REQUIREMENTS
• a. Copy out the forum thread from "I know that" up to and including "adjective precedes it?", word for word.
• b. Put the entries from the line with "genus: Morus" up to and including the line with "genus: Corvus" into a Markdown table with the columns No. and Line. Number each row and skip blank lines.

TEXT PROVIDED
- - - -

I agree with you. I think I learned that "des épinards" is an example of the plural partitive article. For me, as well, des oranges is an example of the plural indefinite article.


----------



## Fred_C

BillyTheBanana said:


> The way I learned it is that "des" can technically be _either _the indefinite plural or the partitive plural, but its usage as the partitive plural is rare since it only occurs when the noun that follows is plural but uncountable, such as in "des vacances." (In your example, "des oranges" is simply the plural indefinite, since "orange" is a countable noun.) In practice, though, the distinction really doesn't matter.


Bonjour, vous avez raison
J'avais oublié que "des" peut aussi être un partitif pluriel,
Les articles partitifs sont donc : "du", "de la" et "des" ; 
et leur combinaison avec la préposition "de" donne :
DE + DU -> DE
DE + DE LA -> DE
DE + DES -> DE.
Le partitif pluriel se comporte de toutes façons comme l'indéfini pluriel.

Je veux des oranges -> J'ai envie d'oranges
Je veux des vacances -> J'ai envie de vacances


----------



## edla

I know that if an expression using "de" introduces a noun that is modified, it takes the article

J'ai besoin de *la* creme *fraiche*

What if the modifying adjective precedes it?

Article or not?

I can't think of any examples, so I'm wondering if preceding adjectives can never be applied to the partitive?


----------



## tramtramno

Hi edla

Your example is quite tricky, because your sentence does not use partitive (using partitive with "avoir besoin de" leads to supressing "de la" altogether) […]

"J'ai besoin de la crème fraîche" means "I need the creme fraiche" (not partitive)
"J'ai besoin de crème fraîche" means "I need (some) creme fraiche" (partitive)

So, to answer your question, let me take another verb as example, that would make it clearer:
"Je mange de la crème fraîche" (partitive)

- - - -

Collected data entries
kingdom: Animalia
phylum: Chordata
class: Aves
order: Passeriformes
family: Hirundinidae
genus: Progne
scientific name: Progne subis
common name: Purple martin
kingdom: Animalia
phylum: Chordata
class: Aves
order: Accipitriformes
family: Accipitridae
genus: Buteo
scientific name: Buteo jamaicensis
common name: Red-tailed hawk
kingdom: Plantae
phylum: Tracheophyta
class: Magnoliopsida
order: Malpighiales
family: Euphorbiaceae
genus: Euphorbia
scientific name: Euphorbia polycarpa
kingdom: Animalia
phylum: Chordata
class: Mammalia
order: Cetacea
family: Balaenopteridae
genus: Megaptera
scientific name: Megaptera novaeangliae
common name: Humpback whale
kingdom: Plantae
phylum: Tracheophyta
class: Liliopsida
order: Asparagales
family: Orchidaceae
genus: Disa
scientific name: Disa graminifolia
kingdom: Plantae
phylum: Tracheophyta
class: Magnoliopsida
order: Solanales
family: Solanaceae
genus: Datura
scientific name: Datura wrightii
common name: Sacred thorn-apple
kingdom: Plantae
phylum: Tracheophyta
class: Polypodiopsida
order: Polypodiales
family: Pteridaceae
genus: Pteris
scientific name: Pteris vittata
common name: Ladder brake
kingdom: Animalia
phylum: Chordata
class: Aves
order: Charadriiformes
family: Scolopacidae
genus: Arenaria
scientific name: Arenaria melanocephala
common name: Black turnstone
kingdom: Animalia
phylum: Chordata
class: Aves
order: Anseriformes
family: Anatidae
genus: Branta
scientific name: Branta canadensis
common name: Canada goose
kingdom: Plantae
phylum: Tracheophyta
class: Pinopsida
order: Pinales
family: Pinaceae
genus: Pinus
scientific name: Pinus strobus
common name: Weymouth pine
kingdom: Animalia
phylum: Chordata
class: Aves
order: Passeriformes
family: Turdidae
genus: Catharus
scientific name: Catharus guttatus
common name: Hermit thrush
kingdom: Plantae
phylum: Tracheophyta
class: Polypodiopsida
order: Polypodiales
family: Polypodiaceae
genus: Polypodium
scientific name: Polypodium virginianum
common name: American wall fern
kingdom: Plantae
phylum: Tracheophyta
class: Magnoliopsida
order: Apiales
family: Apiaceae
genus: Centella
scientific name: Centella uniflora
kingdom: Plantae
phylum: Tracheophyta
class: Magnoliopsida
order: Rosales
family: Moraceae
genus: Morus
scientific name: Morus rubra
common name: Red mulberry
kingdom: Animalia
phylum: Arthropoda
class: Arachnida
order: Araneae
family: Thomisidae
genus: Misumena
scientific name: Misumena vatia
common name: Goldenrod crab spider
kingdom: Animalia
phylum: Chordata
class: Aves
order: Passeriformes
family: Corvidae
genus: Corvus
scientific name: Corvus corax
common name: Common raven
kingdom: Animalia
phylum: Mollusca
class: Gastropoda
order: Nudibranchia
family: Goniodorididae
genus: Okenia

- - - -

TASK-BY-TASK RESULTS
• a.
I know that if an expression using "de" introduces a noun that is modified, it takes the article

J'ai besoin de *la* creme *fraiche*

What if the modifying adjective precedes it?

• b.
| No. | Line |
|---|---|
| 1 | genus: Morus |
| 2 | scientific name: Morus rubra |
| 3 | common name: Red mulberry |
| 4 | kingdom: Animalia |
| 5 | phylum: Arthropoda |
| 6 | class: Arachnida |
| 7 | order: Araneae |
| 8 | family: Thomisidae |
| 9 | genus: Misumena |
| 10 | scientific name: Misumena vatia |
| 11 | common name: Goldenrod crab spider |
| 12 | kingdom: Animalia |
| 13 | phylum: Chordata |
| 14 | class: Aves |
| 15 | order: Passeriformes |
| 16 | family: Corvidae |
| 17 | genus: Corvus |